I was there but I was 9 years old. WWW premiered Sept of '65 and Batman premiered 4 months later in January of '66. I remember the term "camp" being applied specifically to Batman by pundits at that time. Batman then supposedly generated a sort of "camp craze". Lost in Space is another contemporary series that premiered in '65 and became much broader in it's second season (in fact, I think it may have been scheduled exactly opposite Batman from '66 to '68). WWW was certainly tongue-in-cheek from the very beginning but that was pretty much true all the "secret agent" movies and TV shows of that period. But it's been a long time since I've seen WWW. I just don't remember the early episodes being nearly as broad as Batman was straight out of the gate.
It probably helps to look at the dictionary definition of the term "camp" as it is applied to entertainment:
1.something that provides sophisticated, knowing amusement, as by virtue of its being artlessly mannered or stylized, self-consciously artificial and extravagant, or teasingly ingenuous and sentimental.
2.a person who adopts a teasing, theatrical manner, esp. for the amusement of others. –verb (used without object)
3.Also, camp it up. to speak or behave in a coquettishly playful or extravagantly theatrical manner. –adjective
4.campy: camp Hollywood musicals of the 1940s.
[Origin: 1905–10; perh. dial. camp impetuous, uncouth person (see kemp (http://dictionary.reference.com/search?q=kemp)1); hence, slightly objectionable, effeminate, homosexual; in some senses prob. special use of camp (http://dictionary.reference.com/search?q=camp)1 brothel, meeting place of male homosexualshttp://cache.lexico.com/dictionary/graphics/luna/thinsp.png]
Um, not that there's anything wrong with any of that.:lol:
Adam West's performance certainly meets the first definition, and Jonathan Harris' performance definitely meets the second and third. But I've got a feeling Robert Conrad would knock your block off if you even implied that he had ever been "camp".
John P 03-30-2007, 07:36 AM I think Jim West was basically the straight man of the series. Keeping his cool while the whole world acted looney around him.

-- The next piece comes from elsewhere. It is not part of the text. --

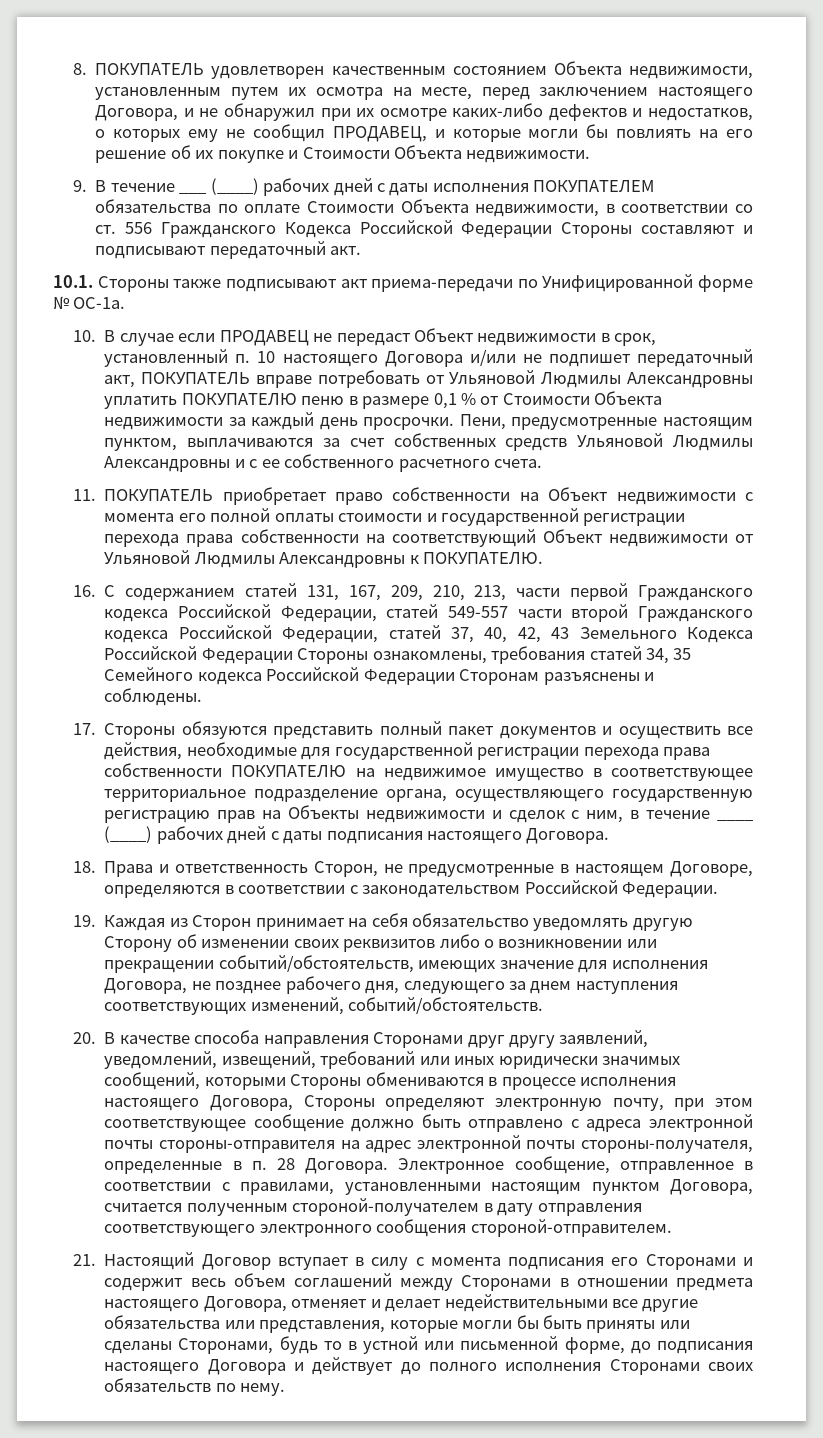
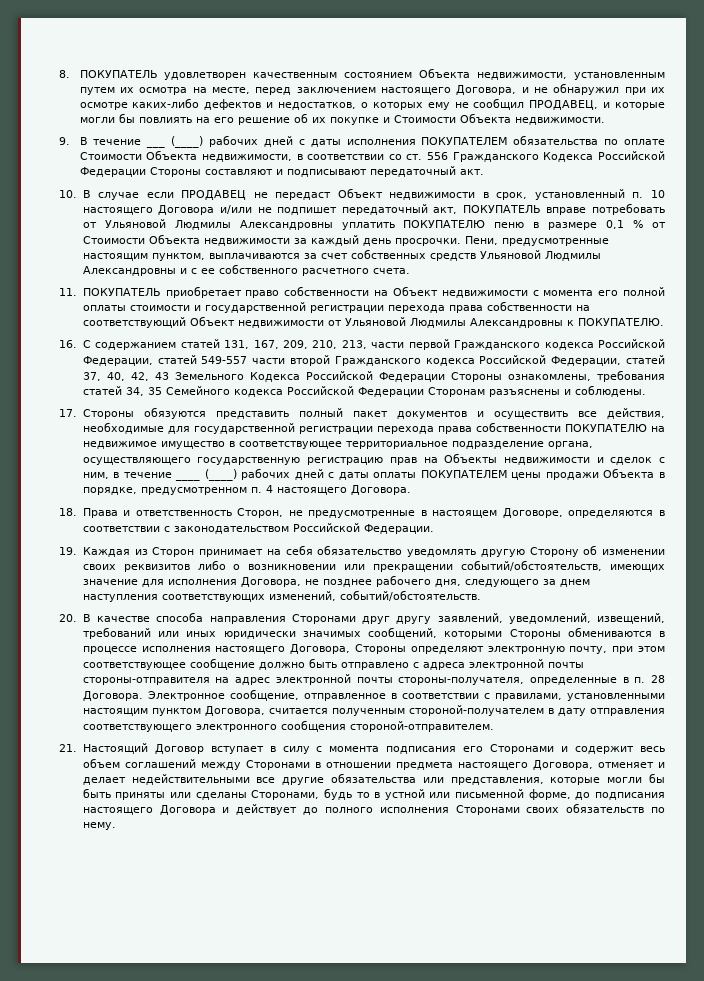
[53,274,753,292] [53,296,126,309] // 10.1. Стороны также подписывают акт приема-передачи по Унифицированной форме № ОС-1а. -> (484, 172) none
[326,831,423,844] подписания -> [373,468,665,480] [82,485,273,495] оплаты ПОКУПАТЕЛЕМ цены продажи Объекта в порядке, предусмотренном п. 4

scotpens 03-30-2007, 09:28 PM What appealed to me most about WWW was the Jules Verne/H.G. Wells aspect — seeing futuristic gadgets and inventions as they could have existed circa 1880. And I like how they always referred to the Civil War as "the recent unpleasantness." An early form of PC?

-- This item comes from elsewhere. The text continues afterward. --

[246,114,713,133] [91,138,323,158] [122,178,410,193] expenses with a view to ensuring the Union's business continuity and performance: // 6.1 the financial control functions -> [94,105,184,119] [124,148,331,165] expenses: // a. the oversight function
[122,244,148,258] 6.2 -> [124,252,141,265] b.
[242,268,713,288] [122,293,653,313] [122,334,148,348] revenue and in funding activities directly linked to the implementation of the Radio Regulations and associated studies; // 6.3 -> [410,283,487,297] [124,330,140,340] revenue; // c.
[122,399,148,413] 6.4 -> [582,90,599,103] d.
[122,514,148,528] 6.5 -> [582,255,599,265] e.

BTW, didn't the whole Sixties "camp" thing, especially the celebration of so-called lowbrow culture like comic books, really start with Pop artists like Andy Warhol, Roy Lichtenstein and Claes Oldenburg?
Zorro 03-30-2007, 09:48 PM BTW, didn't the whole Sixties "camp" thing, especially the celebration of so-called lowbrow culture like comic books, really start with Pop artists like Andy Warhol, Roy Lichtenstein and Claes Oldenburg?
Well it did all sort of blend together by the mid-Sixties. At the age of 9 though, I didn't know Warhol or Lichtenstein. But I sort of "got" what they were doing with Batman. I still say those of us who grew up in that decade hit the goldmine when it came to "Pop Culture".
frankenstyrene 03-31-2007, 06:43 AM Robert Conrad definitely plays it straight all the way thru season 2, which is as far as I've ever watched...a very flat affect at nearly all times; not near the actor (however you wish to define that) that William Shatner was with Kirk...not saying a talent issue, just diffs in the characterizations the two chose. He breaks up laughing with Artie sometimes but no slices of Shatner ham from Conrad, that's for sure.
Season 1 also starts out pretty straight, too, even slightly grim in spots. The tongue in cheek aspects are there but kept to a minimum, tho that relaxes as the season goes on. Then by Season 2 you have Night of the Flying Pie Plate, the Eccentrics (cool!) and the one where Loveless shrinks West...lots o' camp there. Seasons 3 and 4 are even worse, from what I've heard elsewhere. Worse, that is, unless you enjoy that kind of thing.